Retrieve all lines below that have the string "demonstrates".
══ TASK INPUTS ══
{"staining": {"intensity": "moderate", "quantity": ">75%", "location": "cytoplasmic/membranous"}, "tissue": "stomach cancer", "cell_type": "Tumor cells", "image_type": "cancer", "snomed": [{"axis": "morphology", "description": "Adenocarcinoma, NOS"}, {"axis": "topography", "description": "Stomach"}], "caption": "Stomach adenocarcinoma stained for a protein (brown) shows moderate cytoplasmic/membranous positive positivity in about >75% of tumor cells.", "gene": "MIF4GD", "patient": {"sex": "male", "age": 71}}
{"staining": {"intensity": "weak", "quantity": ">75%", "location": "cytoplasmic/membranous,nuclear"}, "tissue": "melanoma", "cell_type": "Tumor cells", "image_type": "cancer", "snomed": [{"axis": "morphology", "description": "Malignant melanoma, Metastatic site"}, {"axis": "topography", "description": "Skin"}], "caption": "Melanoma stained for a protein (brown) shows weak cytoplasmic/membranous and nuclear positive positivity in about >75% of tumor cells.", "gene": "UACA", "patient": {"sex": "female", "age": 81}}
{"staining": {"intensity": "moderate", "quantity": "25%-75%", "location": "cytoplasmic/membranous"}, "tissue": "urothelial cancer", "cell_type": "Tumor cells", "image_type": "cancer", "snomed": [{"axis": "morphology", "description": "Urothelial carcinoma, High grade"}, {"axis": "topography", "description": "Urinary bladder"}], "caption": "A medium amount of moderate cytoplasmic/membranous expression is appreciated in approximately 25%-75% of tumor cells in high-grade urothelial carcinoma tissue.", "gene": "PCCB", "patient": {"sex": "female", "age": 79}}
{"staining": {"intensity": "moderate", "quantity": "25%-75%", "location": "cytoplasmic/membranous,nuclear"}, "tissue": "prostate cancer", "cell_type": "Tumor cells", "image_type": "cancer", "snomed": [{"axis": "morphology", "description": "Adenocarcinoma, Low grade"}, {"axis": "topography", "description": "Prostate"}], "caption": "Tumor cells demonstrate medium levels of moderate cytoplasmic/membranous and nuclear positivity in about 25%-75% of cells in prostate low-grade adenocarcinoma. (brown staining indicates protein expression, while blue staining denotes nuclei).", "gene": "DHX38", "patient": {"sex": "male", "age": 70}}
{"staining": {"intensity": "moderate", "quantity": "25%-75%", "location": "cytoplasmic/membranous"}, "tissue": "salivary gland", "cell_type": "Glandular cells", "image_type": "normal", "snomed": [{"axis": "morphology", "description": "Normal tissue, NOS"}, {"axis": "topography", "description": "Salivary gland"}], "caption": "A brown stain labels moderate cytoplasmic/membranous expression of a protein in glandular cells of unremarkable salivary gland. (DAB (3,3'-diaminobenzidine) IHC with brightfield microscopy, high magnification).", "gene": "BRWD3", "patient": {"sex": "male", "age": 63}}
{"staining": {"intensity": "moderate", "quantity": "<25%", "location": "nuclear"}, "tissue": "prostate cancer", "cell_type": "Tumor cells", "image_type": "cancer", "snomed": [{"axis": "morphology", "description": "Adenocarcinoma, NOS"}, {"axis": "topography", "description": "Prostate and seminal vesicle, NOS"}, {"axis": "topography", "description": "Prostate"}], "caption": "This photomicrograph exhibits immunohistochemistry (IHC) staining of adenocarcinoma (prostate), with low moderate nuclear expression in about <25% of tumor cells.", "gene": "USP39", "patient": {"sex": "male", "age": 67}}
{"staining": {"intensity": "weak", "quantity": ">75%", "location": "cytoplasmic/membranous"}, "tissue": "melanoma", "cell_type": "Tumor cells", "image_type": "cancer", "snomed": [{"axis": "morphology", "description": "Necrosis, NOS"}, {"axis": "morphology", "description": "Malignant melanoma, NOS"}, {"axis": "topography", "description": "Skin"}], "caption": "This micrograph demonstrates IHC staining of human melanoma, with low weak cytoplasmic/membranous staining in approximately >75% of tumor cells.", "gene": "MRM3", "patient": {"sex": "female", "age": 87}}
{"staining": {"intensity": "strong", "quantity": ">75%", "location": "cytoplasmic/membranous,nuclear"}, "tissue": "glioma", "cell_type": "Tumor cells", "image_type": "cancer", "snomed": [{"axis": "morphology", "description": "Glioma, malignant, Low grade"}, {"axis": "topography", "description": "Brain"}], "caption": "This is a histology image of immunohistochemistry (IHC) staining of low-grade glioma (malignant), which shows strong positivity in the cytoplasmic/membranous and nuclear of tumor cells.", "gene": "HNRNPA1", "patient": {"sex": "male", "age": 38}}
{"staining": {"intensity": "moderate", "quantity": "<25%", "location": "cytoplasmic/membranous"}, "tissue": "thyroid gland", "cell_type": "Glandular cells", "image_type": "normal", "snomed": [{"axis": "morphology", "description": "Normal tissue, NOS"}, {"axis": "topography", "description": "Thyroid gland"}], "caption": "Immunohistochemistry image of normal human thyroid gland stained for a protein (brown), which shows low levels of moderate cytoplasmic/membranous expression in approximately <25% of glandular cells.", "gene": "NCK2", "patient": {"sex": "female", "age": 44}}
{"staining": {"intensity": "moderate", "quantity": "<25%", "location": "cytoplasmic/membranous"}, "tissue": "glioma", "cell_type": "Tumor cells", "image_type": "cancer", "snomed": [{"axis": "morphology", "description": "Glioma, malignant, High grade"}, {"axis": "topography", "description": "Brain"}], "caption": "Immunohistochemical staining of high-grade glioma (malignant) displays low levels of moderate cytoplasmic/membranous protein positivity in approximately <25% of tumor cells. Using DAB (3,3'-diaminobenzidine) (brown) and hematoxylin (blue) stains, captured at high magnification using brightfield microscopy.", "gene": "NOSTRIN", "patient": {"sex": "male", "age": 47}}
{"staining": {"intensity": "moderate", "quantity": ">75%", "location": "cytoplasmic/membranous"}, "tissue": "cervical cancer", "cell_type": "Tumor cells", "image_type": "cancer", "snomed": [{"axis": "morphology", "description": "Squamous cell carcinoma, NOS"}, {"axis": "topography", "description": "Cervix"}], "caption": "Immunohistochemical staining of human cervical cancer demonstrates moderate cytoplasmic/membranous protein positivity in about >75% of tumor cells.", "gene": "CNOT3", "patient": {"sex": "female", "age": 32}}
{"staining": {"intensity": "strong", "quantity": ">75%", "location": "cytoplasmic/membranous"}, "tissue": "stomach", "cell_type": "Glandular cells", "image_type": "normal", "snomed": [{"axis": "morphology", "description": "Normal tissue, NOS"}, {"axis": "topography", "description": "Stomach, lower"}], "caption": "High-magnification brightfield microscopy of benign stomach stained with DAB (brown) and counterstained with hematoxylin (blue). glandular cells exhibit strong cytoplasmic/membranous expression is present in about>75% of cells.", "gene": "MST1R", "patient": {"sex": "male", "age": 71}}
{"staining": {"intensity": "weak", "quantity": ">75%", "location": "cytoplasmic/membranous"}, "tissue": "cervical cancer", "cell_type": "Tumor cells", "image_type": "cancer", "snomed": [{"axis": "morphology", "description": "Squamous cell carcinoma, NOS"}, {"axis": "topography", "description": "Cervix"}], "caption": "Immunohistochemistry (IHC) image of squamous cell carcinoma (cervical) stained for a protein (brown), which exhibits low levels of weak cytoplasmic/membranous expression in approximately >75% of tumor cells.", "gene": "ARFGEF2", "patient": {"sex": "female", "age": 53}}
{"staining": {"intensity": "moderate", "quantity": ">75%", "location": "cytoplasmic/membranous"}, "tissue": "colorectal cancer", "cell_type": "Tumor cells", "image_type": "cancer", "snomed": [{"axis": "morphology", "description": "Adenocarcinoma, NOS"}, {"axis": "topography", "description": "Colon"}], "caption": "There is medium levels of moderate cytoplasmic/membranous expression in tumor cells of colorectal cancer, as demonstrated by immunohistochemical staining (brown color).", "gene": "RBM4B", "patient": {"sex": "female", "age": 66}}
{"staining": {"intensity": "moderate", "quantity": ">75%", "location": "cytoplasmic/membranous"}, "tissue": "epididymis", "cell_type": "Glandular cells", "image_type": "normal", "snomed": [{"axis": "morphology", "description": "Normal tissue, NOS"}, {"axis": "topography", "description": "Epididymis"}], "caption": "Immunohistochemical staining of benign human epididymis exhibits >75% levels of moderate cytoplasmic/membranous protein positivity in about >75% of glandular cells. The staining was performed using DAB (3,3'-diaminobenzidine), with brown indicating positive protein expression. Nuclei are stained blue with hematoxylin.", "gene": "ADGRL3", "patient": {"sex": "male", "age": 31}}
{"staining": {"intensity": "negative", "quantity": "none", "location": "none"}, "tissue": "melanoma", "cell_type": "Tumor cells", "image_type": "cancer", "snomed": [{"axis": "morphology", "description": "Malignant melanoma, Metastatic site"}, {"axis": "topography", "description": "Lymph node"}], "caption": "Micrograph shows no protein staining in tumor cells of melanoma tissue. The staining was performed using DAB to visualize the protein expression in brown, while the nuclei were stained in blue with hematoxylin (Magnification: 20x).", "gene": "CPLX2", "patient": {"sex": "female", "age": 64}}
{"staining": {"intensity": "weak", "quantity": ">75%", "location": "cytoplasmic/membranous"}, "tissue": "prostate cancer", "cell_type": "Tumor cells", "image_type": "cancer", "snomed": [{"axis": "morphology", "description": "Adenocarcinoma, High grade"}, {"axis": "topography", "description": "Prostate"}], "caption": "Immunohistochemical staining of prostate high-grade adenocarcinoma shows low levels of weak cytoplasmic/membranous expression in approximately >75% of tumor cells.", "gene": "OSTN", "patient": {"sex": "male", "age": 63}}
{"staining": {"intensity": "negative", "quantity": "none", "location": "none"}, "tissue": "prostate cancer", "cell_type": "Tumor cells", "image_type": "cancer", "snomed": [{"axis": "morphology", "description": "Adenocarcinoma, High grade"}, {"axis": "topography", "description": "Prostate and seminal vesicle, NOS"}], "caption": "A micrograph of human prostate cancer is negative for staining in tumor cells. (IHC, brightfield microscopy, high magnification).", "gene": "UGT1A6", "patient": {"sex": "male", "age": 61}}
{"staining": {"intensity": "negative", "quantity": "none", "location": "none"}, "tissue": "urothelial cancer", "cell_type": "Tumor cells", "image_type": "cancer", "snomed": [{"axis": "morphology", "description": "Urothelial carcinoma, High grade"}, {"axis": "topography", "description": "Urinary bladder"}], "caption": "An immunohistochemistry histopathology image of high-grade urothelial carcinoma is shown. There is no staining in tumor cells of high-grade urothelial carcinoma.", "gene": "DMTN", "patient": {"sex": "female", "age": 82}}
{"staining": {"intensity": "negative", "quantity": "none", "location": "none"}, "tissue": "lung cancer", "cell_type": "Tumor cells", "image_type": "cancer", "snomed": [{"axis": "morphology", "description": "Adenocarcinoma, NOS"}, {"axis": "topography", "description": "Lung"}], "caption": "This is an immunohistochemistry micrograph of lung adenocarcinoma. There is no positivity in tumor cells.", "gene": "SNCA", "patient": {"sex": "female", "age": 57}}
═══
EXERCISE RESULT =
{"staining": {"intensity": "weak", "quantity": ">75%", "location": "cytoplasmic/membranous"}, "tissue": "melanoma", "cell_type": "Tumor cells", "image_type": "cancer", "snomed": [{"axis": "morphology", "description": "Necrosis, NOS"}, {"axis": "morphology", "description": "Malignant melanoma, NOS"}, {"axis": "topography", "description": "Skin"}], "caption": "This micrograph demonstrates IHC staining of human melanoma, with low weak cytoplasmic/membranous staining in approximately >75% of tumor cells.", "gene": "MRM3", "patient": {"sex": "female", "age": 87}}
{"staining": {"intensity": "moderate", "quantity": ">75%", "location": "cytoplasmic/membranous"}, "tissue": "cervical cancer", "cell_type": "Tumor cells", "image_type": "cancer", "snomed": [{"axis": "morphology", "description": "Squamous cell carcinoma, NOS"}, {"axis": "topography", "description": "Cervix"}], "caption": "Immunohistochemical staining of human cervical cancer demonstrates moderate cytoplasmic/membranous protein positivity in about >75% of tumor cells.", "gene": "CNOT3", "patient": {"sex": "female", "age": 32}}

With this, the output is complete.